━━━ Metin Bloğu ━━━

HABER: FEDAİ YILDIRIM

İngiltere’de 23 Haziran’da gerçekleştirilecek AB referandumunda halka, ‘Birleşik Krallık AB üyesi olarak kalmalı mı, yoksa AB’den ayrılmalı mı?’ sorusu yöneltilecek. Referandumdaki sonuçlar aynı gün açıklanacak. Halkın AB’den ayrılma yönünde karar vermesi halinde, İngiliz hükümetinin AB ile görüşmelerini Lizbon Anlaşması’nın ilgili maddesi uyarınca 2 yıl içinde tamamlaması gerekiyor.

BELİRSİZLİK OLUR

İngiltere’nin olası ‘ayrılık’ kararının hem Türkiye ile İngiltere arasındaki ticari ilişkilerde hem de AB içinde birçok belirsizliği de beraberinde getirmesi bekleniyor. Çünkü Türkiye 2015’te İngiltere’ye 10.5 milyar doların üzerinde ihracat gerçekleştirirken, 5.5 milyar doların üzerinde de ithalat yaptı.

YENİ STA GEREK

İngiltere’nin AB’den ayrılmasının, Türkiye’nin İngiltere’ye olan ihracatını da etkileyeceği kaydediliyor. Çünkü Türkiye’nin önemli ihracat pazarlarından olan İngiltere, Gümrük Birliği Anlaşması’nın da dışında kalacak. Bu durumda iki ülke arasında yeni bir Serbest Ticaret Anlaşması’nın (STA) müzakere edilmesinin de söz konusu olabileceği değerlendiriliyor. İstanbul Ticaret Gazetesi olarak konunun uzmanlarına referandum sonucunun iki ülke ilişkilerine olası etkilerini sorduk.

━━━ Veri Kesiti ━━━

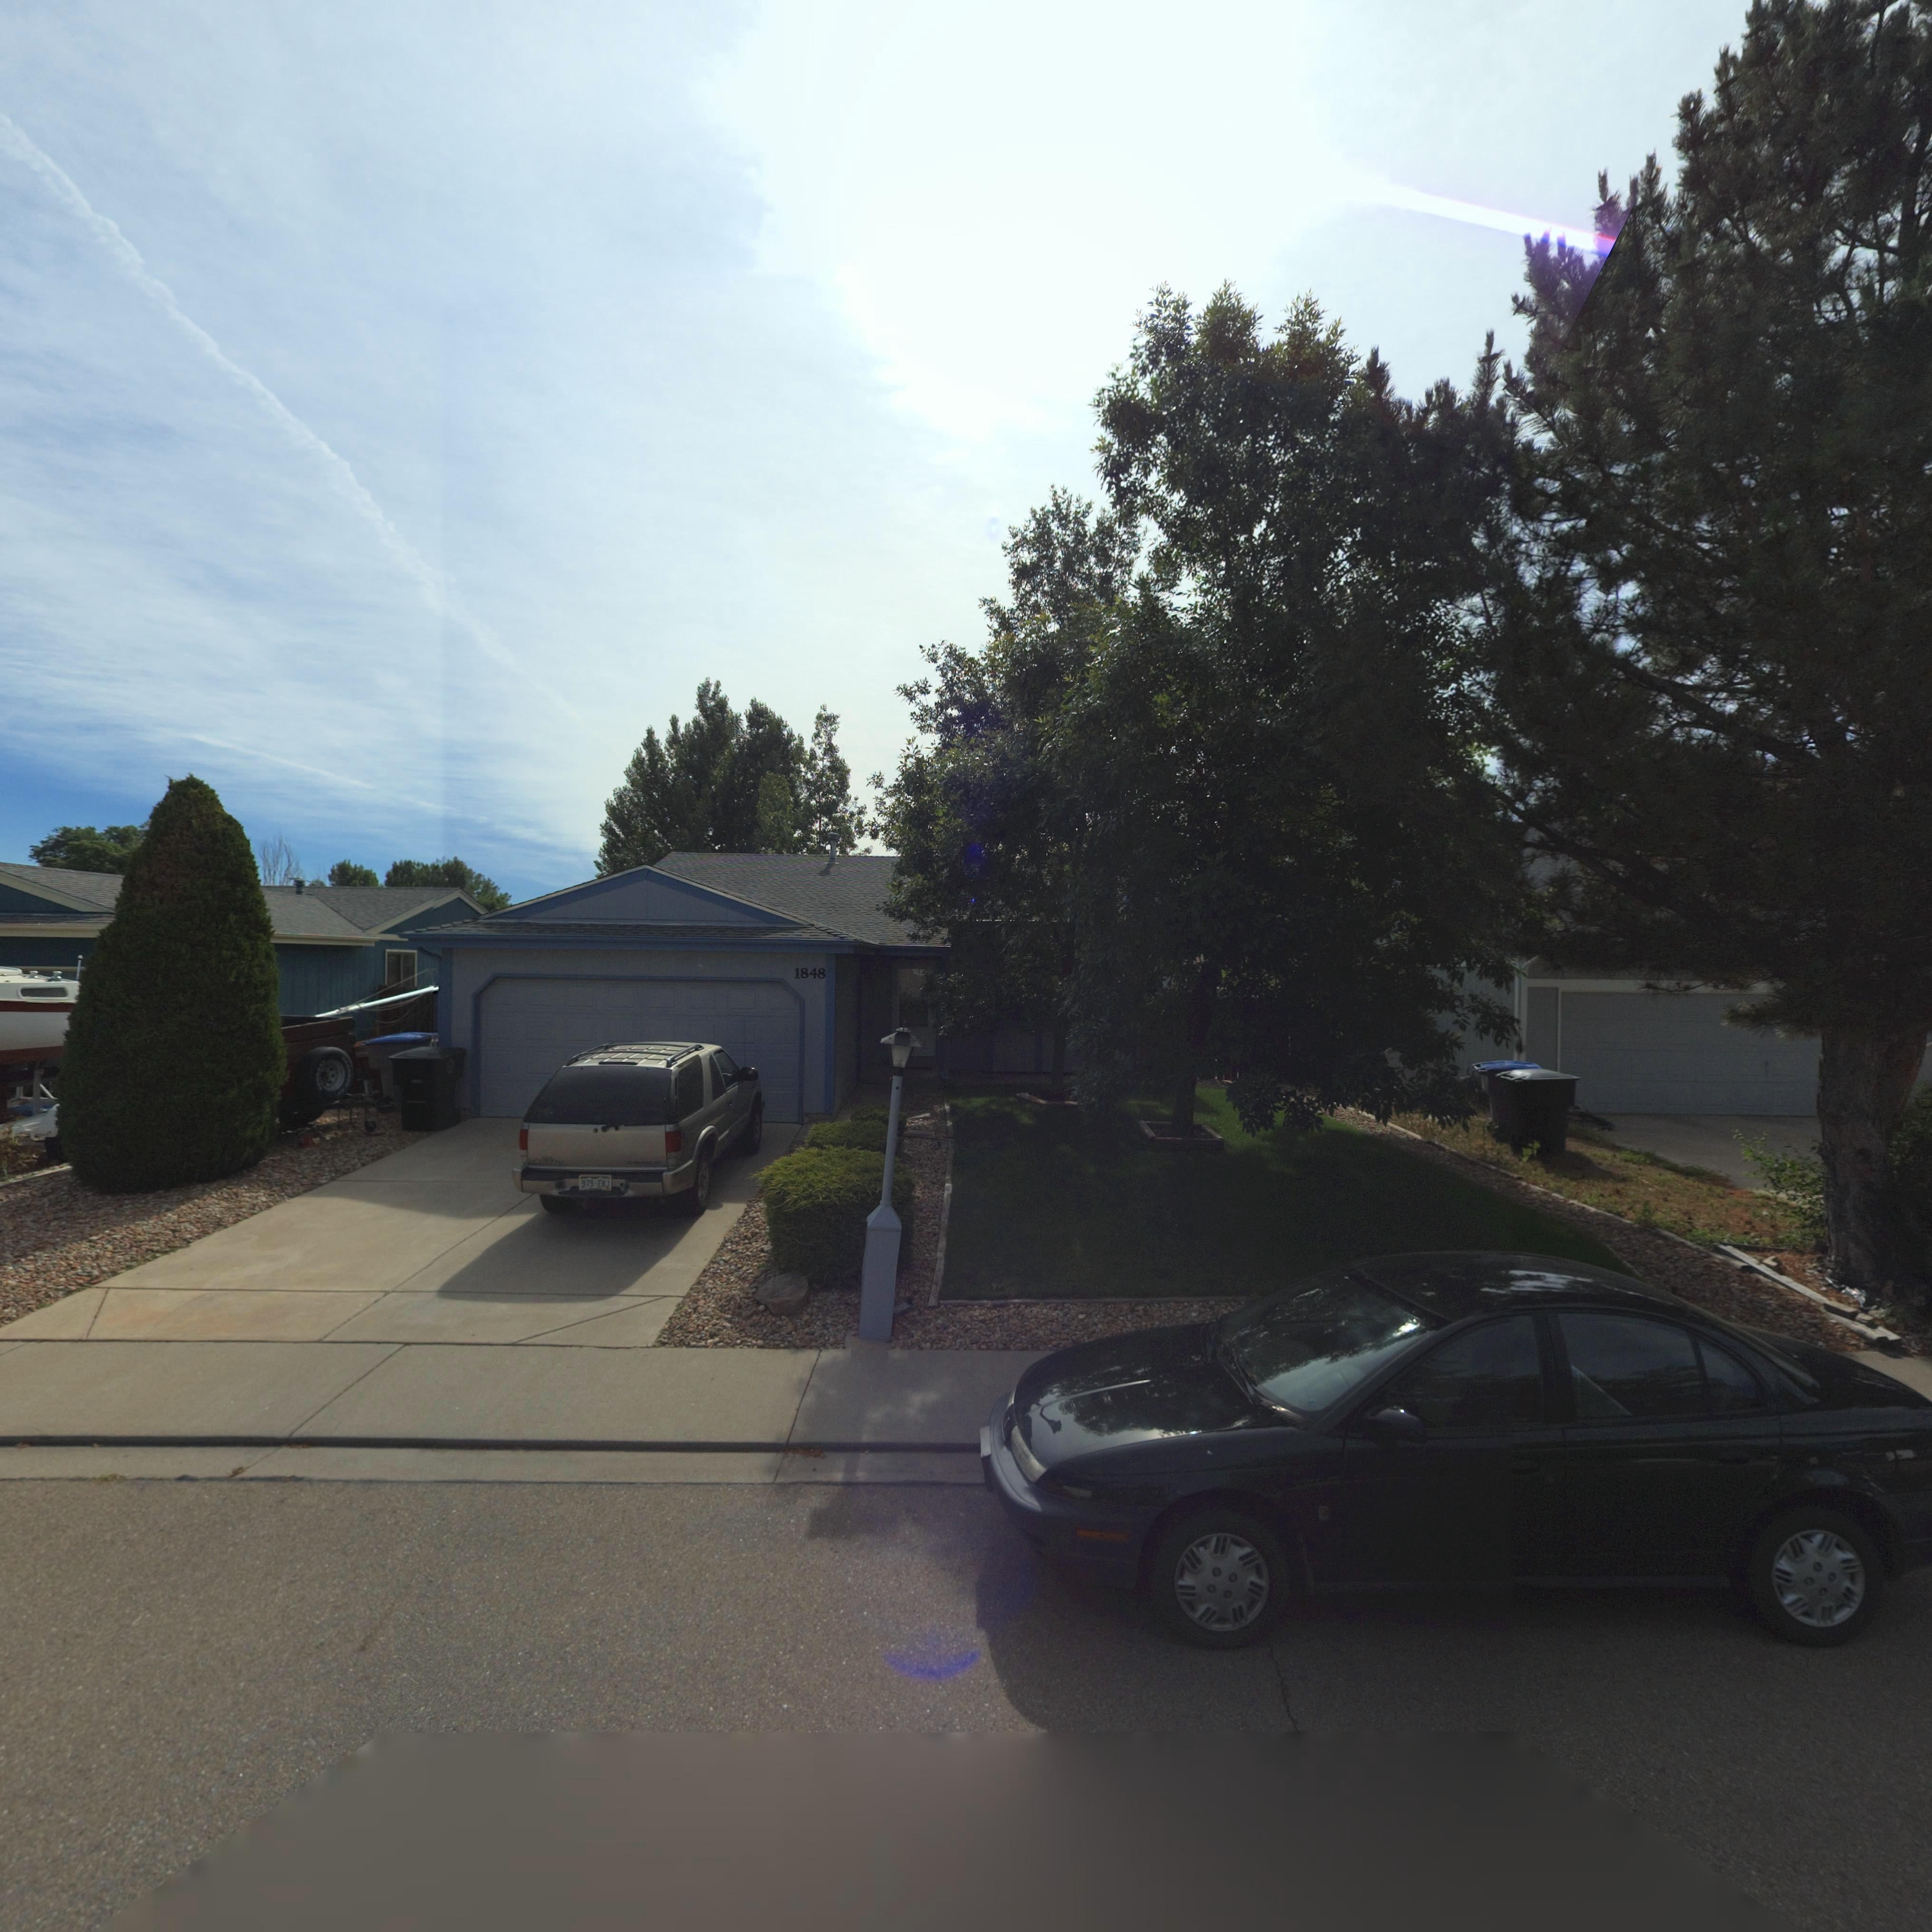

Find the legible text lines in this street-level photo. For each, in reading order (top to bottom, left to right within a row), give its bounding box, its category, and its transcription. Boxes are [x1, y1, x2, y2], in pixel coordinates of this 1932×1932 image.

[793, 966, 827, 979] StreetNumber: 1848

━━━

§ **İstenenler**:
- A) AB referandumu metnine göre şu soruları yanıtla:
(i) Referandum hangi tarihte yapılacak?
(ii) Türkiye 2015'te İngiltere'ye ne kadar ihracat yaptı?
(iii) İngiltere AB'den ayrılırsa hangi anlaşmanın dışında kalacak?
- B) AB referandumu metninde "İngiltere’nin olası ‘ayrılık’" ile "olası etkilerini sorduk." arasındaki bölümü, ikisi de dahil, "Serbest Ticaret Anlaşması" ifadesini "Kapsamlı Ekonomik Ortaklık Anlaşması" ile değiştirerek yeniden yaz.
Buradaki malzemenin metinle hiçbir ilgisi yoktur.

§ **Görev Yanıtları**:
- A)
(i) 23 Haziran'da.
(ii) 10.5 milyar doların üzerinde.
(iii) Gümrük Birliği Anlaşması'nın.

- B)
İngiltere’nin olası ‘ayrılık’ kararının hem Türkiye ile İngiltere arasındaki ticari ilişkilerde hem de AB içinde birçok belirsizliği de beraberinde getirmesi bekleniyor. Çünkü Türkiye 2015’te İngiltere’ye 10.5 milyar doların üzerinde ihracat gerçekleştirirken, 5.5 milyar doların üzerinde de ithalat yaptı.

YENİ STA GEREK

İngiltere’nin AB’den ayrılmasının, Türkiye’nin İngiltere’ye olan ihracatını da etkileyeceği kaydediliyor. Çünkü Türkiye’nin önemli ihracat pazarlarından olan İngiltere, Gümrük Birliği Anlaşması’nın da dışında kalacak. Bu durumda iki ülke arasında yeni bir Kapsamlı Ekonomik Ortaklık Anlaşması’nın (STA) müzakere edilmesinin de söz konusu olabileceği değerlendiriliyor. İstanbul Ticaret Gazetesi olarak konunun uzmanlarına referandum sonucunun iki ülke ilişkilerine olası etkilerini sorduk.